During lunch the other day in my hospital’s cafeteria, I mentioned to my colleagues that in my recent poll of multiple sclerosis (MS) patients, the vast majority seemed to have symptoms of obstructive sleep apnea or upper airway resistance syndrome: Severe parental snoring, cold hands or feet, never being able to sleep on their backs, and frequent trips to the bathroom at night. Immediately they reflexively dismissed a possible association and attributed the symptoms to neurologic reasons.
The same situation occurs with patients as well, especially if they already have one (test) confirmed diagnosis. Any other or unusual signs or symptoms are attributed to their original medical diagnosis and a search for other possible causes is never perused.
Many people will develop obstructive sleep apnea as they age. It’s estimated that about 1/4 of all men and 1/10th of all women have obstructive sleep apnea in this country.
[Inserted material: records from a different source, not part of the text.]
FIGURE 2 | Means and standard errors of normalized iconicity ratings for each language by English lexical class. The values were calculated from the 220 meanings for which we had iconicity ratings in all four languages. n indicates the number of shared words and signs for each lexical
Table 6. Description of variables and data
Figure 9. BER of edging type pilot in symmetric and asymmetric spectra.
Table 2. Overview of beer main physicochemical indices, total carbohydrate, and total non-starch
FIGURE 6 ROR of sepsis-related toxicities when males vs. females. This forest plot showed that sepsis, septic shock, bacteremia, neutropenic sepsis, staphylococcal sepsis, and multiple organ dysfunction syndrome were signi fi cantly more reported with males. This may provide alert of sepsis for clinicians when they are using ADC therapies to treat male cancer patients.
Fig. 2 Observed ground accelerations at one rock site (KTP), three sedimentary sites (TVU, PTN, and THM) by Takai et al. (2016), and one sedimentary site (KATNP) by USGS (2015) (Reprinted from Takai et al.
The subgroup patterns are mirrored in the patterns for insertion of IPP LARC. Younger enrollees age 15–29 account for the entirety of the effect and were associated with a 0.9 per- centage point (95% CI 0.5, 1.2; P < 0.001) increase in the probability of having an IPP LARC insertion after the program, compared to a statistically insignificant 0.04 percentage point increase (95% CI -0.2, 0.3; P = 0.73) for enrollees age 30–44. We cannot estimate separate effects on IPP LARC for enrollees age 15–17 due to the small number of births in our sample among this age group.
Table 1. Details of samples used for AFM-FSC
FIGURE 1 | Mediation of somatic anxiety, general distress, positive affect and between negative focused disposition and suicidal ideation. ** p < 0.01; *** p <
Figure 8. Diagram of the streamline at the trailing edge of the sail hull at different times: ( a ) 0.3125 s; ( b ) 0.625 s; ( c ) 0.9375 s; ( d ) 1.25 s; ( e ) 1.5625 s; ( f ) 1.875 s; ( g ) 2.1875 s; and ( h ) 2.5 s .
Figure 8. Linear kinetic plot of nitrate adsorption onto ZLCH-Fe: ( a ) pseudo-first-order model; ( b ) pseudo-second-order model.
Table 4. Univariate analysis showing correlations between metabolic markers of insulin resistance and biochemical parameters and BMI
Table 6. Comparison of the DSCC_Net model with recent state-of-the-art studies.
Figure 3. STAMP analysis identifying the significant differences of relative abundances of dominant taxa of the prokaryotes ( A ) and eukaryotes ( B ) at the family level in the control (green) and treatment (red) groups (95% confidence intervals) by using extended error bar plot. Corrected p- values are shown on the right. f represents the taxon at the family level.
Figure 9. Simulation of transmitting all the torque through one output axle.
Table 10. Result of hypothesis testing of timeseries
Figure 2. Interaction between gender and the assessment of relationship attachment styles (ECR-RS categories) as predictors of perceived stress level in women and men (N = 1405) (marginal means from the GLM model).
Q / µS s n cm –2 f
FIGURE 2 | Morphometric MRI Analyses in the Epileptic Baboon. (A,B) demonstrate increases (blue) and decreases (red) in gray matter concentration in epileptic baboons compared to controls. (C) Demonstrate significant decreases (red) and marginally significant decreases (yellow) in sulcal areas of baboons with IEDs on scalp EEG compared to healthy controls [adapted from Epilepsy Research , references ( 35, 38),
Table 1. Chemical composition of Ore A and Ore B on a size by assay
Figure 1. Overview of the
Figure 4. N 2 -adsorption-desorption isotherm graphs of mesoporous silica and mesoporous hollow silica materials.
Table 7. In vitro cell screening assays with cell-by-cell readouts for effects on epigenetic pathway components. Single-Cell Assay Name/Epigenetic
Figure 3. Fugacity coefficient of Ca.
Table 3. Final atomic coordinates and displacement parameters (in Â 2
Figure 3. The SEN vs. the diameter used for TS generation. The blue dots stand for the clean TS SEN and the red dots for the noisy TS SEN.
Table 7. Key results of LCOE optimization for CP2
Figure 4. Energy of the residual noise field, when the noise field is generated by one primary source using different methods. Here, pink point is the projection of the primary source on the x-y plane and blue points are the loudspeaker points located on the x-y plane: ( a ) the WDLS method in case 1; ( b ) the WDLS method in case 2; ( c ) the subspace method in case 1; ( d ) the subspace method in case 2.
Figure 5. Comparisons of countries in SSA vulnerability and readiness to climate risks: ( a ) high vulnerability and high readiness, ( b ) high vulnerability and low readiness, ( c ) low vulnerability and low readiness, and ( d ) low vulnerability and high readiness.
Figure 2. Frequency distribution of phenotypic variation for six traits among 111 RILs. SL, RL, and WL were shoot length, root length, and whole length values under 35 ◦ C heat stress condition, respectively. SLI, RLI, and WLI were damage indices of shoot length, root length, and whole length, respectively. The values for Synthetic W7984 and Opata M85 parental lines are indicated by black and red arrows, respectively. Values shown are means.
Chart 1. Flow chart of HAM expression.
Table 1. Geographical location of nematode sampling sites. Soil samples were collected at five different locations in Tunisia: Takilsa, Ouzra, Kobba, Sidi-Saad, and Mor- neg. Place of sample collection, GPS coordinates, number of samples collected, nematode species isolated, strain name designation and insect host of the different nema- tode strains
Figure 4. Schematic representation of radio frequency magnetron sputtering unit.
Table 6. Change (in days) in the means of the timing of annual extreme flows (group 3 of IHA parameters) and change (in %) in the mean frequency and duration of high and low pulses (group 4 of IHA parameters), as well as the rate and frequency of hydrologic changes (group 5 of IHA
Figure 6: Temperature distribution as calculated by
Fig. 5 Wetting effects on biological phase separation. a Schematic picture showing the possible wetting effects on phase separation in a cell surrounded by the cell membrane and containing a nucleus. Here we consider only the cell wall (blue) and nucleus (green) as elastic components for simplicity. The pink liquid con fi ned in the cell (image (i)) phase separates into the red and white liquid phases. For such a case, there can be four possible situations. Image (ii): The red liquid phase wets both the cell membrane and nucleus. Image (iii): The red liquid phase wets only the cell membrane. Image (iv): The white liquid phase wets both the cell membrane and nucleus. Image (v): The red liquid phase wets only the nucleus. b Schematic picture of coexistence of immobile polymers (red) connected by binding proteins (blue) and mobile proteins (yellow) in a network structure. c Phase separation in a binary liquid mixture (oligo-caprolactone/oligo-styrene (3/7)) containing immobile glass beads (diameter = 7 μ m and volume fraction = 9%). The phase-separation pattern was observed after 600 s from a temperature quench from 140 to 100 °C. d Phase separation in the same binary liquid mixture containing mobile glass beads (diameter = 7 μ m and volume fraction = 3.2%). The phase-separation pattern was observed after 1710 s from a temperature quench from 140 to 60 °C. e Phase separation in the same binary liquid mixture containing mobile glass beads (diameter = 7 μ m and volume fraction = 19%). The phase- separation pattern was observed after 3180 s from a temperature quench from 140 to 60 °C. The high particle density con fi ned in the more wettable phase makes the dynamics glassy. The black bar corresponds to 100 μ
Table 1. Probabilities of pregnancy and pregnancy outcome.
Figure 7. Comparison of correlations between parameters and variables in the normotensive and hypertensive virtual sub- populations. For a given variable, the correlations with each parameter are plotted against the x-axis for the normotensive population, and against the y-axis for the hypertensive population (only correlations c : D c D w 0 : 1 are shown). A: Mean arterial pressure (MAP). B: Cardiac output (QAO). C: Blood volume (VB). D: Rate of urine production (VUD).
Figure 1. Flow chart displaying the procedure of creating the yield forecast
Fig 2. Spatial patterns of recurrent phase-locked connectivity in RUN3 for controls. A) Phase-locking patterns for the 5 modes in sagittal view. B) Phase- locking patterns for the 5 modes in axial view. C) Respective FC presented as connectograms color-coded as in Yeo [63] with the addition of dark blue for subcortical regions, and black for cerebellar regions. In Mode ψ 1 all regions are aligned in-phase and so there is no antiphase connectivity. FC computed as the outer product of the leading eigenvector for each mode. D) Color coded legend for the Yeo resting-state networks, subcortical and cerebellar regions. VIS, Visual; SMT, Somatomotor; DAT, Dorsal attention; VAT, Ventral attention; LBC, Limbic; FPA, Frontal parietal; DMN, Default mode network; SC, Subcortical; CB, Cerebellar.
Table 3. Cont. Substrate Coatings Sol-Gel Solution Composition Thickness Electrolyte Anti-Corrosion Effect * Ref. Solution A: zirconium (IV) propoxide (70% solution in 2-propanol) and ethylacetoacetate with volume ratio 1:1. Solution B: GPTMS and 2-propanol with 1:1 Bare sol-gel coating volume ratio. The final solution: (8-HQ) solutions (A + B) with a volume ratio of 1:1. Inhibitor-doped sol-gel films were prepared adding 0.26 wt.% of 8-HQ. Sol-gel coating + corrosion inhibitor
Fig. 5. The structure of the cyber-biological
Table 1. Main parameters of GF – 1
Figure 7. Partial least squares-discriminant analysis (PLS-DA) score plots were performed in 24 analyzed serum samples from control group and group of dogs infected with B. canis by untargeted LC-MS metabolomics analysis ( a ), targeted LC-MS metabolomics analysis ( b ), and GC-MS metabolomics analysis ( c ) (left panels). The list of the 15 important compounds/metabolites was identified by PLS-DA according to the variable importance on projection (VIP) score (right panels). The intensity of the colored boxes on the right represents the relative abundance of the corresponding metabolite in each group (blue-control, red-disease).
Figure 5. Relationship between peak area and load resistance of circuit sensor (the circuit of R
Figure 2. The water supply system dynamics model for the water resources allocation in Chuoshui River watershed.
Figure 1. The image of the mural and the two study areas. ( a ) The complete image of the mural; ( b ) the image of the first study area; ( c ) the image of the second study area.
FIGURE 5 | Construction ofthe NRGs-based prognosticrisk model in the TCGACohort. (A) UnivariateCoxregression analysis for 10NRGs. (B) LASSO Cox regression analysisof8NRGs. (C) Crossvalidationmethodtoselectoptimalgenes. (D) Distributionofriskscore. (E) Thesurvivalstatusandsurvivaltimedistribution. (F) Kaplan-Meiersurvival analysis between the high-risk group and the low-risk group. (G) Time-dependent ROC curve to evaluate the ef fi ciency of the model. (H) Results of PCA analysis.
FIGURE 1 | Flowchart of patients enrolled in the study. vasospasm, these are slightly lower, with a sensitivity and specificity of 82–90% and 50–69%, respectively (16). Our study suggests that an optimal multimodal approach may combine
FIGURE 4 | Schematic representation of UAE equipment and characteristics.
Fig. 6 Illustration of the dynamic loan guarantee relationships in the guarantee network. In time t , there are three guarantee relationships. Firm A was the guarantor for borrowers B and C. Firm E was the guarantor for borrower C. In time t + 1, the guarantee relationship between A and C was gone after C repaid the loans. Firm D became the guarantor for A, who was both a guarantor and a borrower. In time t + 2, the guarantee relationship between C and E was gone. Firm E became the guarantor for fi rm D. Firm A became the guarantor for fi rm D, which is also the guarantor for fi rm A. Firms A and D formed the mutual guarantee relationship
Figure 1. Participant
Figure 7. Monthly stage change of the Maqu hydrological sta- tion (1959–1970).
Eighty to ninety percent are thought not to be diagnosed. After age 60, a majority of people probably have some degree of sleep apnea. If that person already has another diagnosis (such as MS), then symptoms such as fatigue, insomnia, and headaches will automatically be blamed on MS, no matter how unusual.
In the classic book, Influence: The Science of Persuasion, by Dr. Robert Cialdini, he brings up the concept of commitment and consistency. Once you’re committed to something, how you behave and think has to be consistent with your original commitment. The same process applies with medical diagnoses, to a certain degree.
In this era of information overload for both patients and physicians, it’s no wonder that alternative or additional possible explanations are not looked into once you already have another diagnosis. Not only are you bringing into doubt the original diagnosis, but it also just takes too much time and energy.